Decent employment through inclusive economic growth is deemed by the department to be central to its strategic objectives.
National public briefing sessions are under way around the country, culminating in Polokwane on May 2.
These briefing sessions relate to the recently released LRA and BCEA amendment bills. In their current format, these bills are the product of 30 meetings at Nedlac in the past year between the state, labour and employers.
It is anticipated that these bills will be enacted before the end of the year, and possibly as early as August. There can be no denying the far-reaching consequences of these amendments, which one can safely categorise as unprecedented in many respects.
For example, who would have predicted that an “unemployment at will” regime would ever see the light of day in SA law; high income earners will be excluded from the machinery of the CCMA when, for example, they seek to dispute the fairness of their dismissal.
The Labour Court will essentially be the only option available to the super earners who consider an aspect of their dismissal to have been unfair. This amendment may not withstand scrutiny on constitutional grounds.
For example, the LRA Amendment Bill makes provision for the potential for awarding organisational rights, which currently only accrue to majority unions, to minority unions in certain circumstances.

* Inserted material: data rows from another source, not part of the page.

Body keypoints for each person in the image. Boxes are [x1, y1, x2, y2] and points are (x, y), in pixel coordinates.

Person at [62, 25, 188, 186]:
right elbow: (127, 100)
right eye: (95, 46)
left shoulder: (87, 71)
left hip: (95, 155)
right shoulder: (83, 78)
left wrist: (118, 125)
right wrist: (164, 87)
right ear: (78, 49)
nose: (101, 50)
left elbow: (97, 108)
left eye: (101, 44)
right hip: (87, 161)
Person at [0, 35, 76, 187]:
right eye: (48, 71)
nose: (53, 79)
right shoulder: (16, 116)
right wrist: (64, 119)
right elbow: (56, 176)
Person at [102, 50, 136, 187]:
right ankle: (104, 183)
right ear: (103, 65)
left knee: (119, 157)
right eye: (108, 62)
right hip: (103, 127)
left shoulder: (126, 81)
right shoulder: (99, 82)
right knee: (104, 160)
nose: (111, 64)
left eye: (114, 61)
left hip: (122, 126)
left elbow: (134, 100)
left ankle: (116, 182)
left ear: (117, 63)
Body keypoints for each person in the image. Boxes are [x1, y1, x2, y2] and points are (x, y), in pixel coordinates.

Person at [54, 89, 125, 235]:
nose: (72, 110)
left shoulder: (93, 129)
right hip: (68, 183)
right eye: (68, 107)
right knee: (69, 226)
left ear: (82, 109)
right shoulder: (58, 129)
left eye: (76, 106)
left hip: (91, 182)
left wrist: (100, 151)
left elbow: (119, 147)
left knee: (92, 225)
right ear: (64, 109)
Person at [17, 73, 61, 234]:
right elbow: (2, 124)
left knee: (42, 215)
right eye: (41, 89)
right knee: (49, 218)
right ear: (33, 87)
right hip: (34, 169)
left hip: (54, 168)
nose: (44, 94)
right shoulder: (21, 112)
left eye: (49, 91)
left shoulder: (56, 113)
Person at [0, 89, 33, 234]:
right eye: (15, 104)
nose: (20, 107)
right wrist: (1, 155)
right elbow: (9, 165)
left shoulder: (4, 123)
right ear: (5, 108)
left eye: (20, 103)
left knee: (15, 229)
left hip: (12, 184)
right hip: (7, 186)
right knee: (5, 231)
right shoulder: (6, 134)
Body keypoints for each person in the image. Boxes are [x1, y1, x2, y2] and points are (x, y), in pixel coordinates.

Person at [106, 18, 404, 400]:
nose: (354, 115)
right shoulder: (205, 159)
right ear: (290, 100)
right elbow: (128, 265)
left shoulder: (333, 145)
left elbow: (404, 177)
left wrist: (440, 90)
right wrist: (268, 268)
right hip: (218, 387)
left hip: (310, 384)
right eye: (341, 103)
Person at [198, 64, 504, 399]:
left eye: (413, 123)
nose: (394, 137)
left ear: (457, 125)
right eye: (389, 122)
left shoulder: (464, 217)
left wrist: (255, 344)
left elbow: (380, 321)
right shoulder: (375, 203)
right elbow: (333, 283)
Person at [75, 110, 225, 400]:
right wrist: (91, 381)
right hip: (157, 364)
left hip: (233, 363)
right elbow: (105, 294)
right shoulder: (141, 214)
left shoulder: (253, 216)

Pre-strike ballots are to be reintroduced as a prerequisite for protected strikes, “vulnerable”, “non-standard” employees are afforded enhanced protection, labour brokers are predictably more strictly regulated, and temporary employment receives much focus to eliminate employer use of temporary employment for reasons other than those temporary employment was originally conceived to address.

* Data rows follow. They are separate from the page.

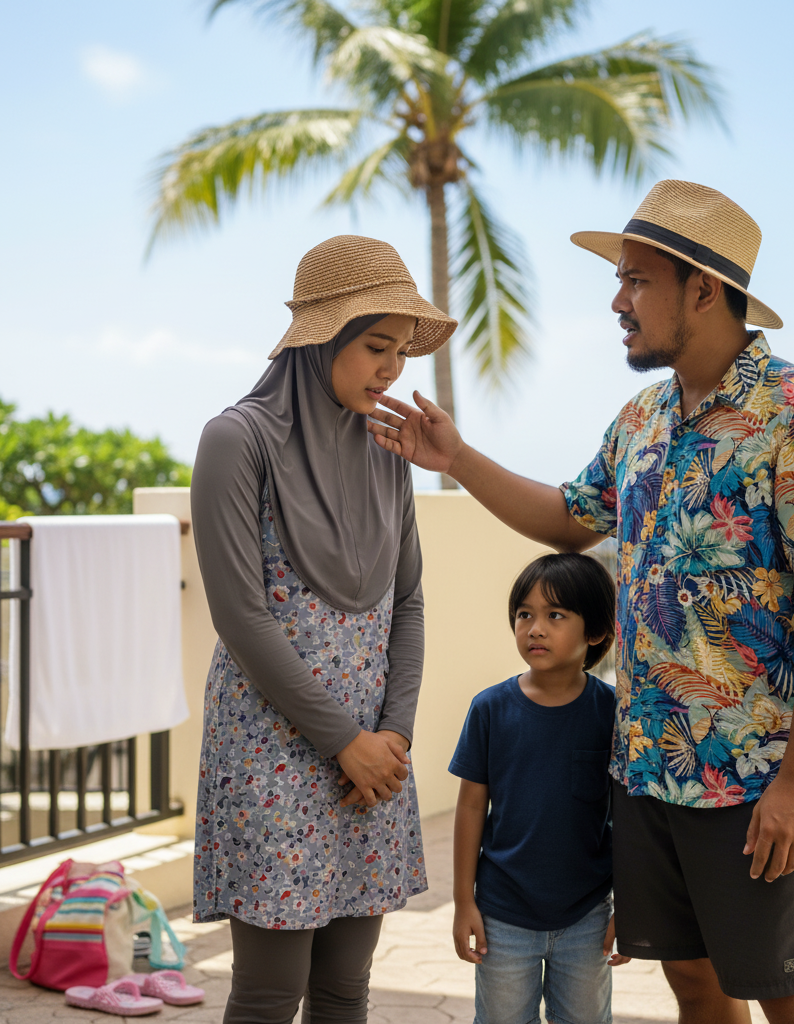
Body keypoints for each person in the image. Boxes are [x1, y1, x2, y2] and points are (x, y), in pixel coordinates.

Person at [369, 181, 794, 1024]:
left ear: (702, 289)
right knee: (695, 983)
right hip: (647, 771)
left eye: (636, 280)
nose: (617, 301)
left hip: (753, 781)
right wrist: (456, 459)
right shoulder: (640, 418)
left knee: (787, 990)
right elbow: (569, 517)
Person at [189, 235, 456, 1024]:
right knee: (271, 994)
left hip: (371, 760)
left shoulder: (387, 450)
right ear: (319, 339)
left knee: (345, 988)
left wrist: (392, 738)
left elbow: (406, 603)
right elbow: (241, 617)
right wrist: (346, 740)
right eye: (377, 346)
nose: (392, 370)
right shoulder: (237, 440)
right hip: (276, 750)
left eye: (401, 351)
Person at [449, 553, 628, 1024]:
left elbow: (629, 814)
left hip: (587, 916)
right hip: (502, 917)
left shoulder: (612, 713)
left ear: (595, 632)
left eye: (555, 615)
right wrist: (463, 901)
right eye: (524, 614)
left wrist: (632, 905)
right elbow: (470, 808)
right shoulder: (489, 709)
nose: (535, 628)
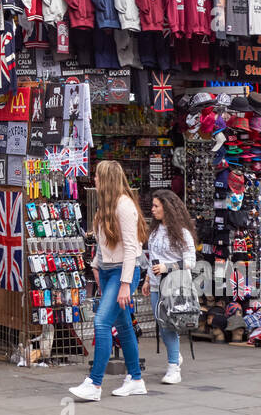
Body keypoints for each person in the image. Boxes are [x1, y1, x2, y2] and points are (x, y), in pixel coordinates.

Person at [69, 160, 146, 401]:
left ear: (107, 179)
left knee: (102, 322)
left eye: (98, 176)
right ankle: (135, 379)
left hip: (122, 272)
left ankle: (94, 382)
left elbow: (132, 247)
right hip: (107, 270)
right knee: (123, 326)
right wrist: (95, 266)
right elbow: (103, 243)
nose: (94, 180)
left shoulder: (124, 205)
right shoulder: (106, 206)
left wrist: (125, 284)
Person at [139, 189, 196, 384]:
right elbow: (152, 258)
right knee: (162, 324)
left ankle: (173, 366)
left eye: (156, 206)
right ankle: (175, 355)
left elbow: (190, 262)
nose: (152, 210)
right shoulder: (154, 231)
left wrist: (167, 267)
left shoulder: (182, 232)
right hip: (156, 285)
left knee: (169, 324)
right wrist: (147, 280)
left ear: (167, 207)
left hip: (175, 286)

It’s not all bad news, however. New and small businesses are granted some light relief and flexibility in exemption from new provisions which seek to strengthen the regulation of temporary employment regimes and many aspects of labour broker usage.
New and small businesses are defined as “an employer who employs less than 10 employees” and “an employer that employs less than 50 employees and whose business has been in operation for less than two years”.
These exclusions do not apply when the “employer conducts more than one business”.